Mark Westhead

Personal information
- Full name: Mark Lee Westhead
- Date of birth: 19 July 1975 (age 49)
- Place of birth: Blackpool, England
- Position(s): Goalkeeper

Senior career*
- Years: Team / Apps / (Gls)
- Blackpool Mechanics
- 1992–1997: Bolton Wanderers / 0 / (0)
- 1997–1998: Sligo Rovers
- 1998: Telford United / 8 / (0)
- 1998: Kidderminster Harriers / 2 / (0)
- 1998–2001: Wycombe Wanderers / 4 / (0)
- 2001–2002: Leigh RMI / 33 / (0)
- 2002–2004: Stevenage Borough / 46 / (0)
- 2004: Hyde United / 5 / (0)
- 200?: Droylsden
- 2011–: Warrington Town

= Mark Westhead =

English footballer and coach (born 1975)

Mark Westhead (born 19 July 1975) is an English professional footballer. He is currently the Youth Department goalkeeping coach with Blackpool and is also playing for Warrington Town.

==Career==

===Playing career===
Westhead started his career as a 17-year-old goalkeeper at Bolton Wanderers after initially being spotted whilst playing for non-League side Blackpool Mechanics. During his four years there Bolton were promoted from the Second Division to the Premier League but the nearest Westhead got to any playing time was as an unused substitute in a game against Wolverhampton Wanderers in 1994.
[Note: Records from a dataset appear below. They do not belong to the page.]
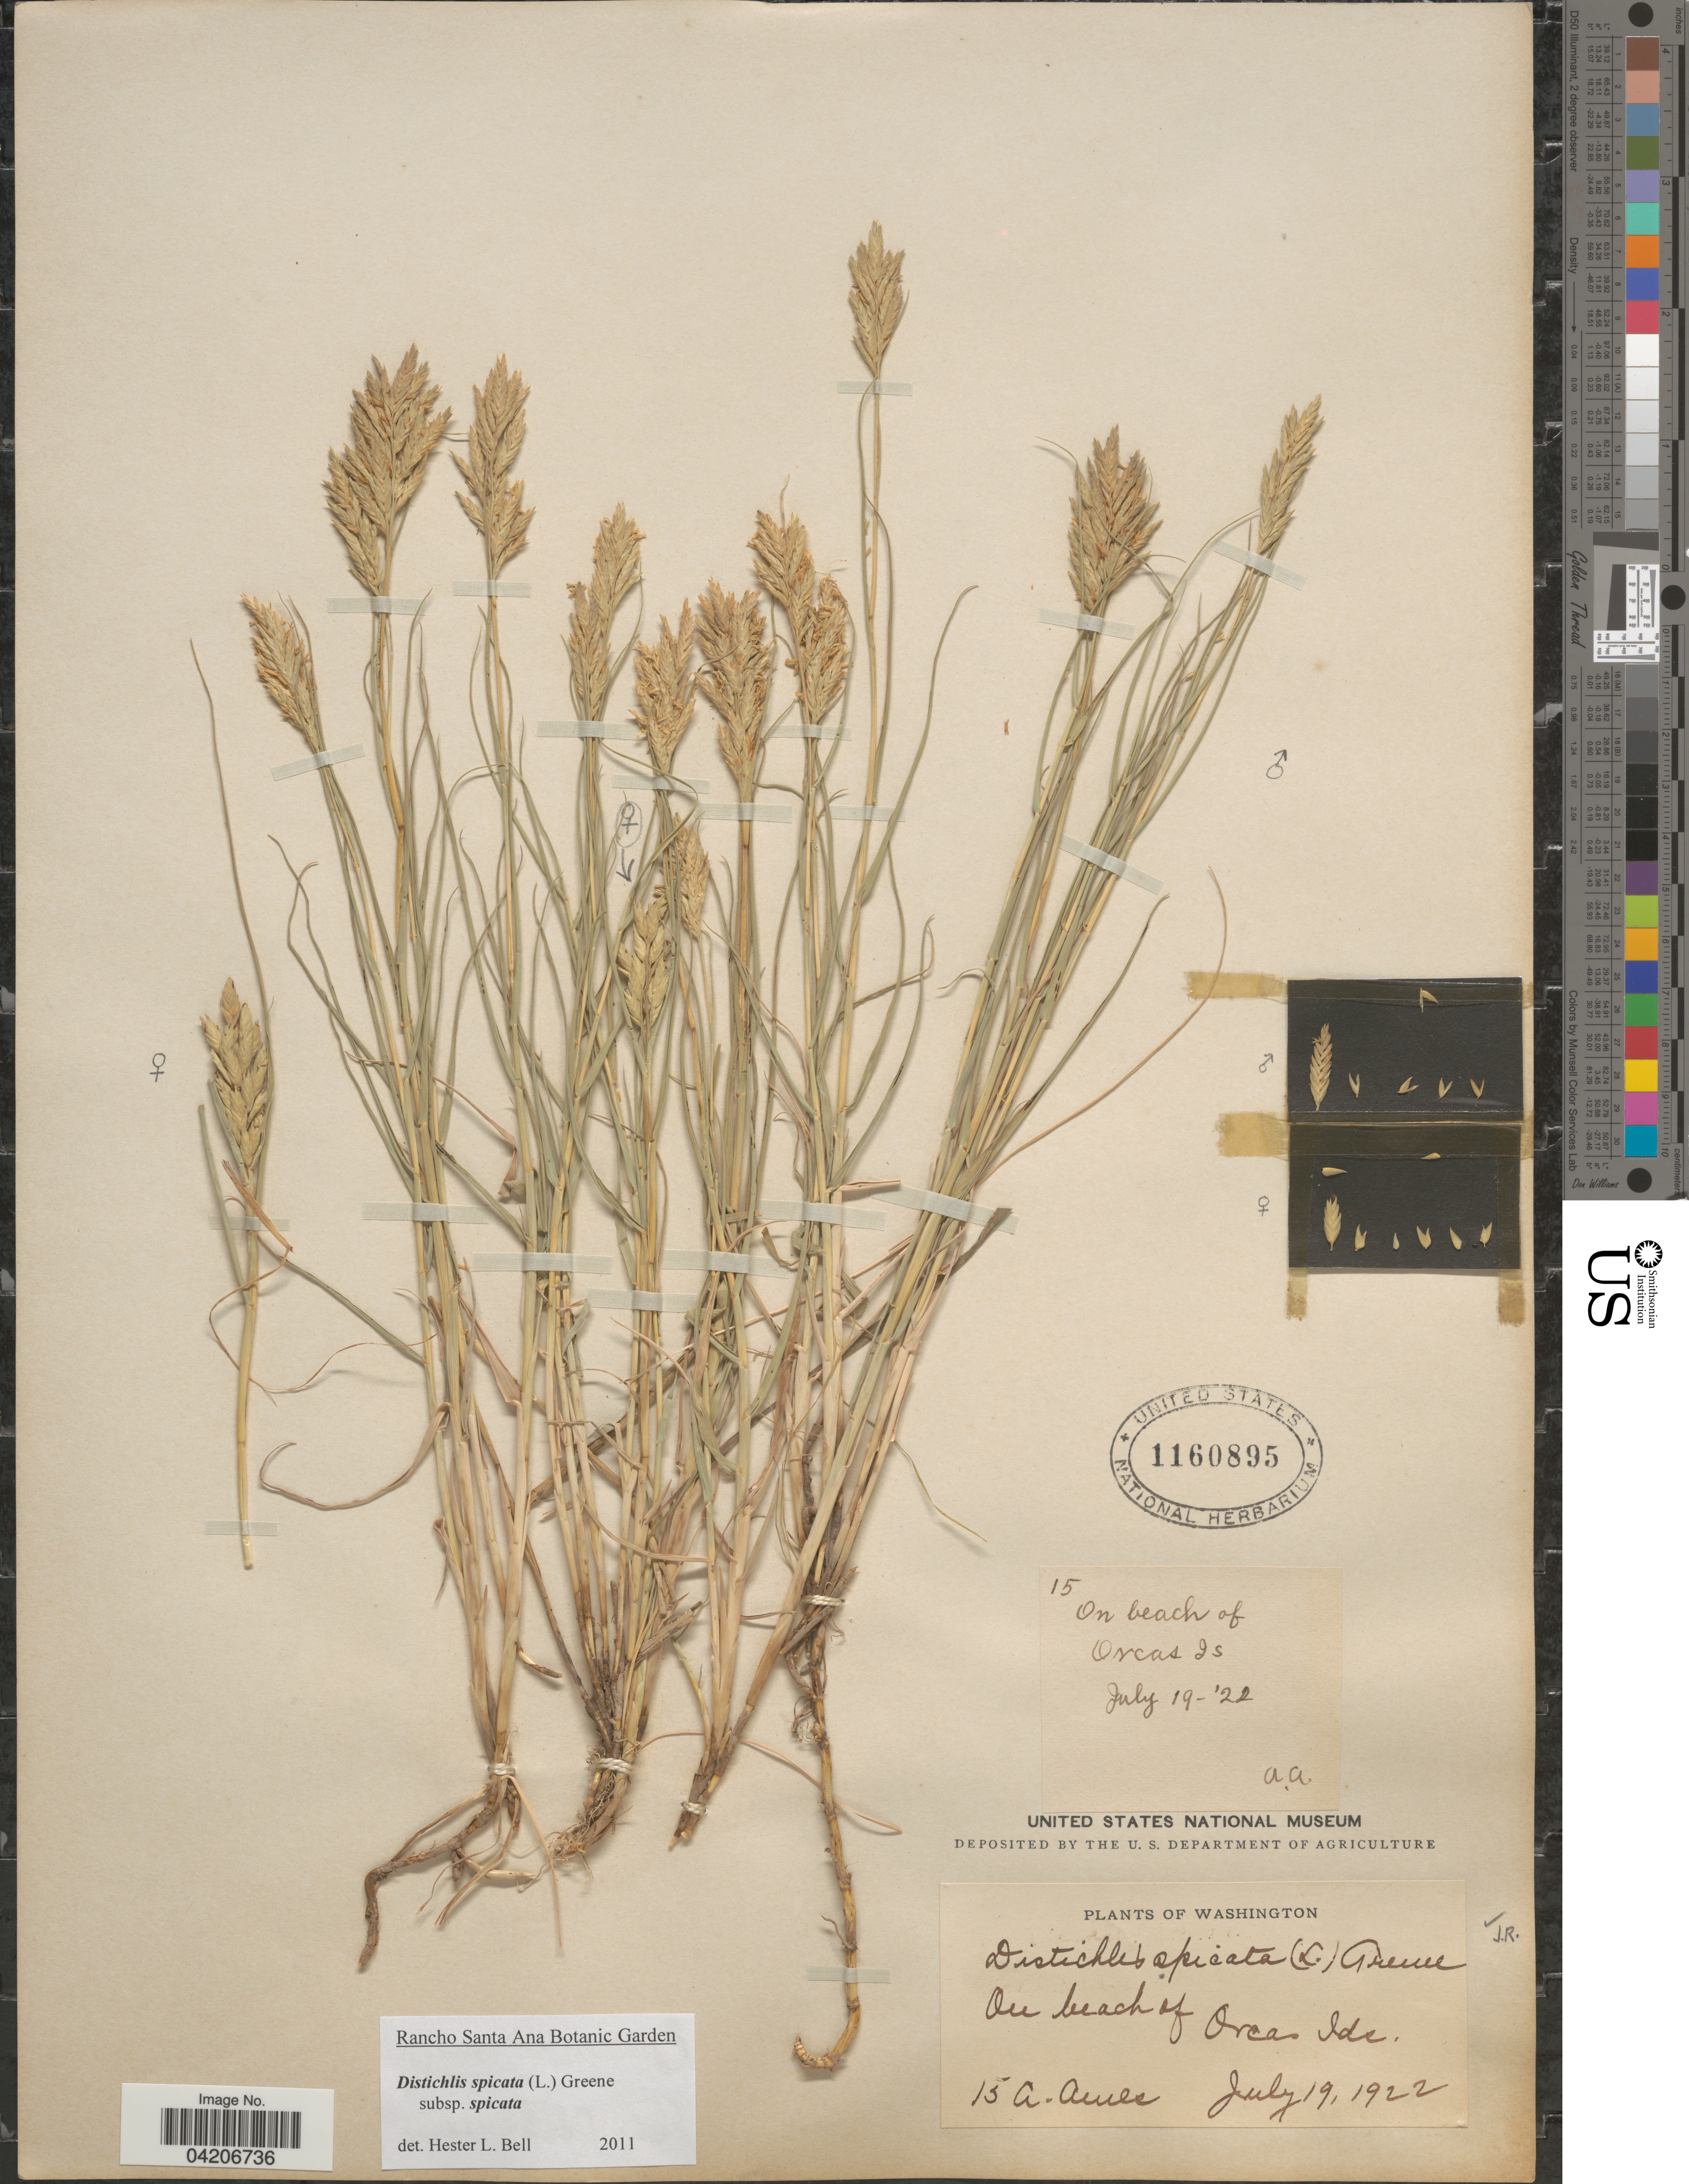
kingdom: Plantae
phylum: Tracheophyta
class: Liliopsida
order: Poales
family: Poaceae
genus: Distichlis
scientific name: Distichlis spicata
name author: (L.) Greene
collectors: A. Ames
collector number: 15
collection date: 1922-07-19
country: United States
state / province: Washington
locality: On beach of Orcas Ids.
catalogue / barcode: US 1160895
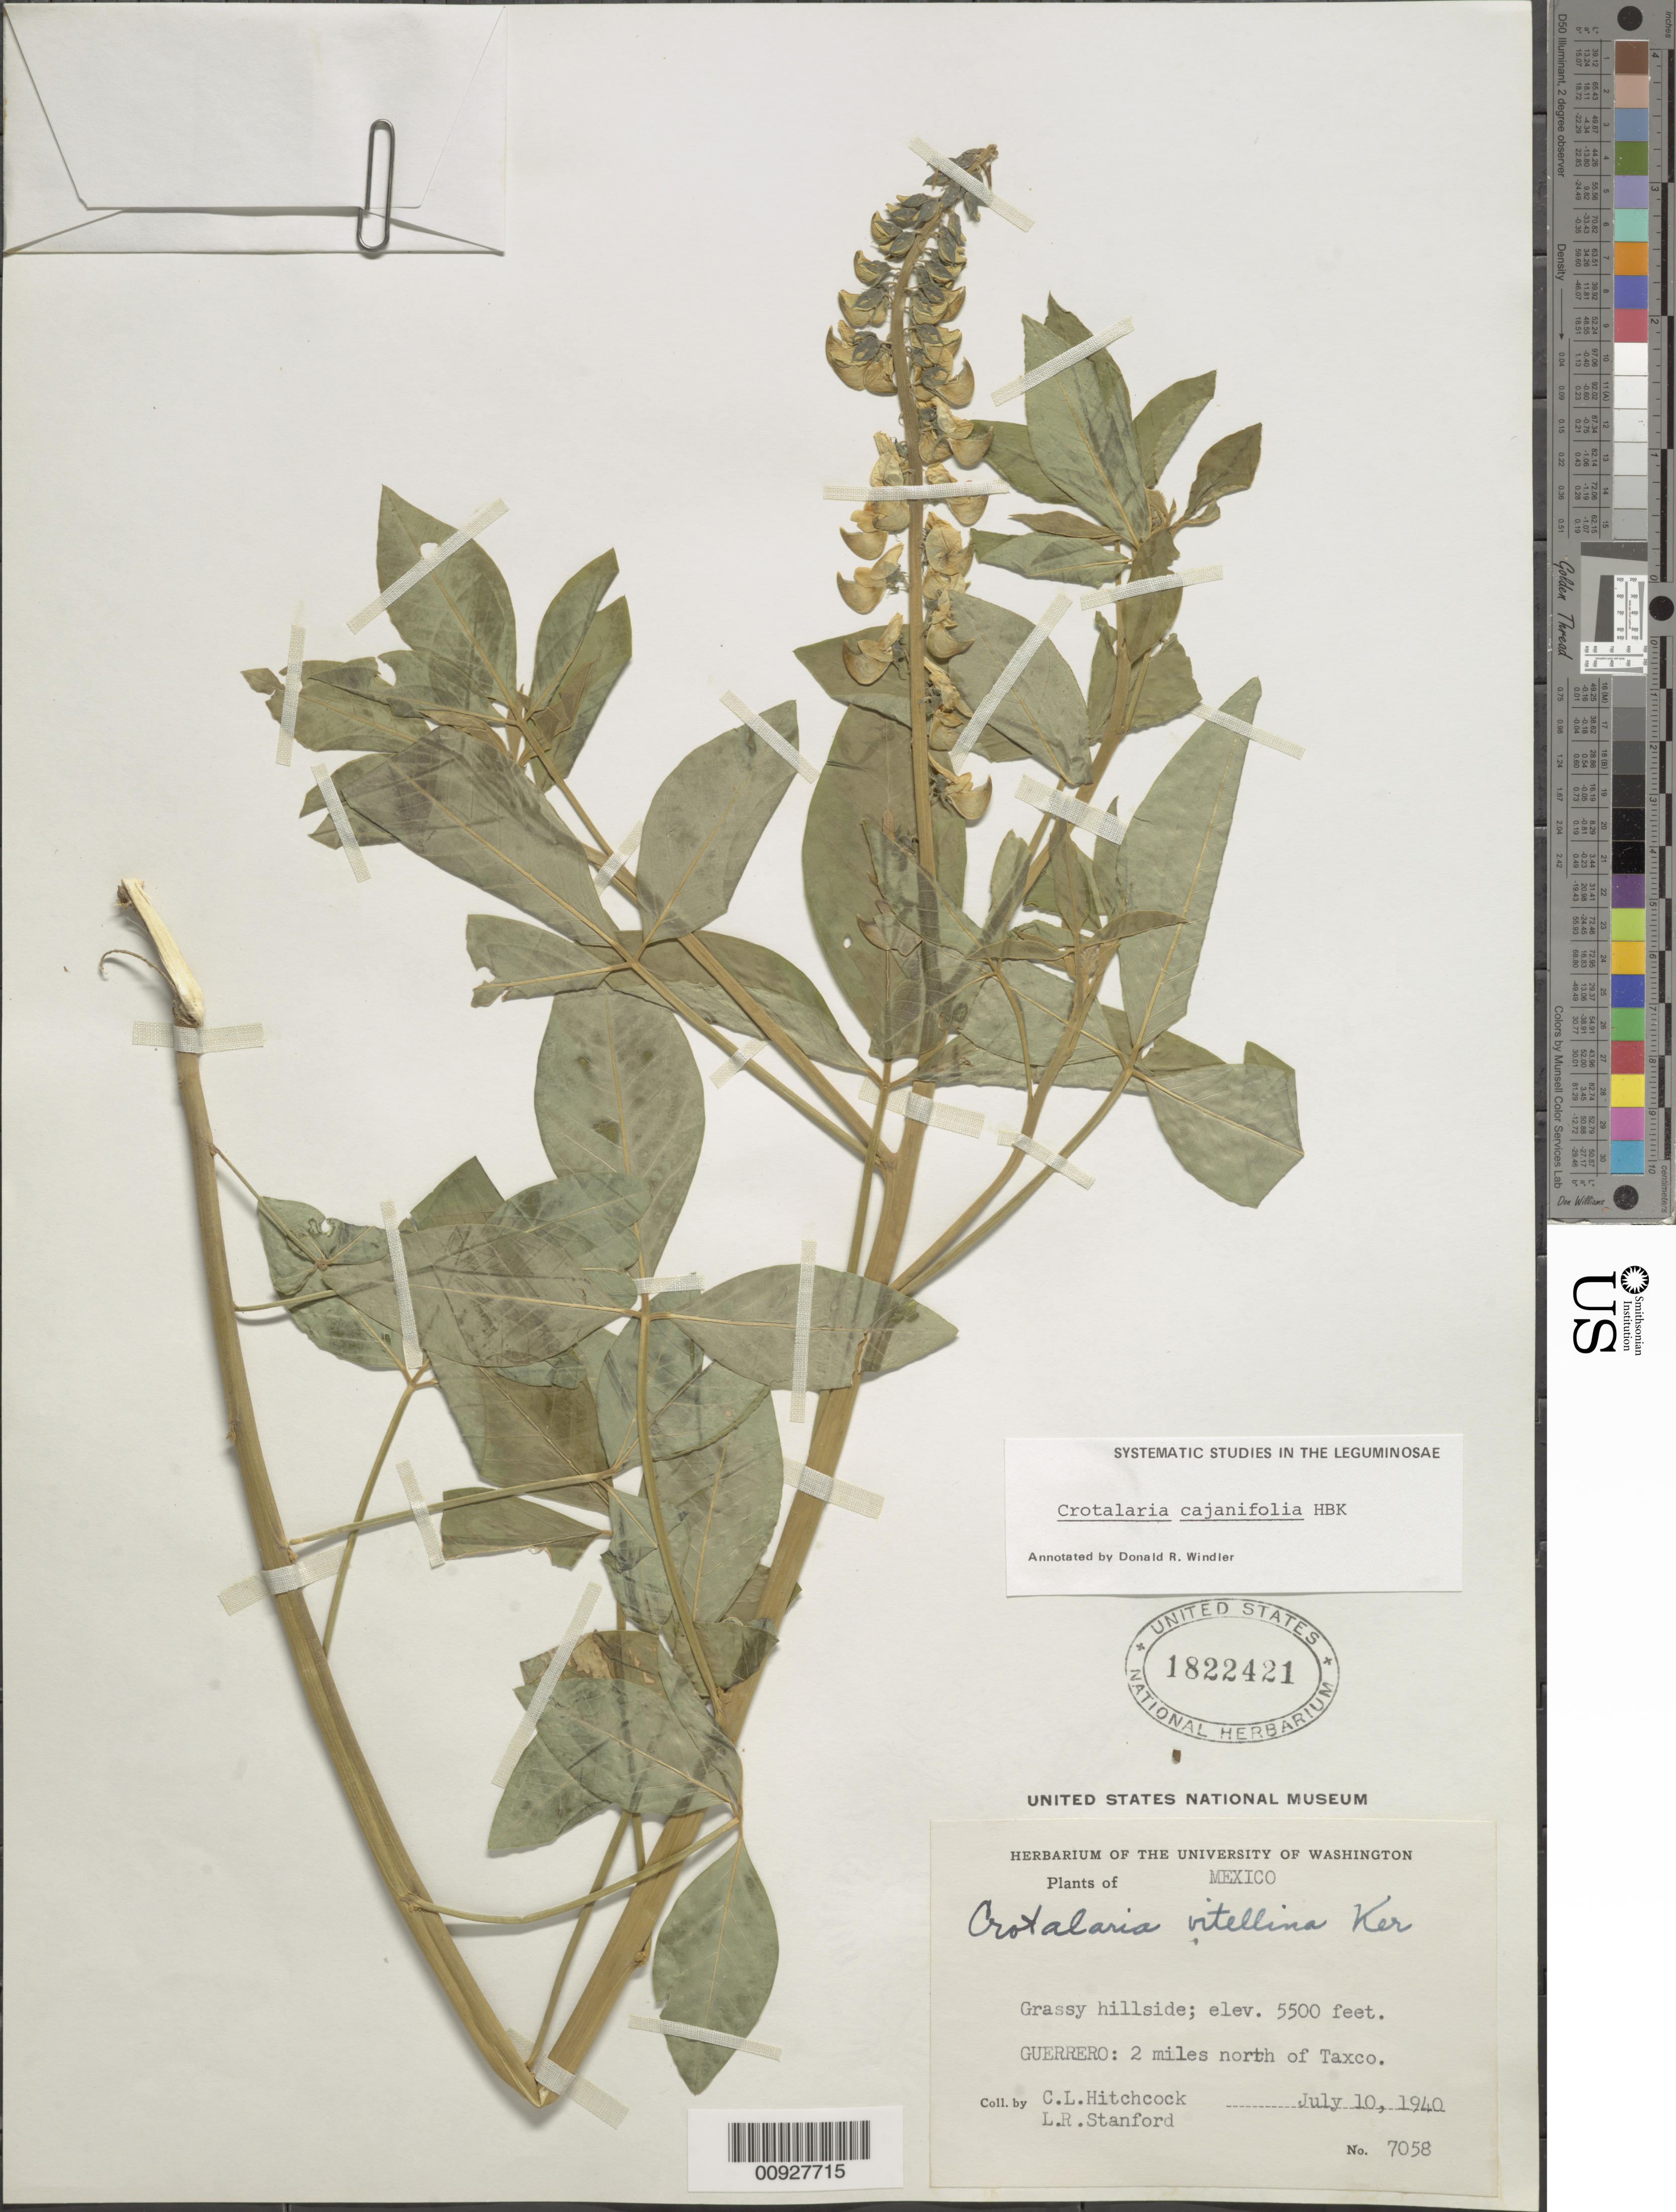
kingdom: Plantae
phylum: Tracheophyta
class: Magnoliopsida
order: Fabales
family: Fabaceae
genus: Crotalaria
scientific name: Crotalaria cajanifolia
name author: Kunth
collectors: C. L. Hitchcock & L. R. Stanford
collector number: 7058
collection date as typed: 10 Jul 1940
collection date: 1940-07-10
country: Mexico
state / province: Guerrero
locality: Guerrero: 2 miles north of Taxco.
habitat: Grassy hillside.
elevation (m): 1676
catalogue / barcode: US 1822421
On his release from Bolton a brief spell in Ireland playing for Sligo Rovers in the League of Ireland. He returned to England to Telford United and then Kidderminster Harriers. Later that season good performances saw a return to League football with Wycombe Wanderers where the highlight of his three-year spell was reaching the FA Cup semi-final against Liverpool.

Westhead returned to his native North West with a year spell at Leigh RMI. He them moved to Stevenage Borough with whom he spent three years ending with a Play-off final defeat to Carlisle United. A spell at Hyde United was followed by a brief spell at Droylsden until a knee injury brought a premature end to his career. Mark Westhead is now a teacher at Blackpool and Fylde college where he teaches sport the bulb

He came out of retirement on 2 September 2011 to sign a playing contract with Warrington Town after they lost their goalkeeper David Stephenson.

===Coaching career===
Westhead is now a fully qualified coach and is currently the Youth Department goalkeeping coach at his hometown club, Blackpool.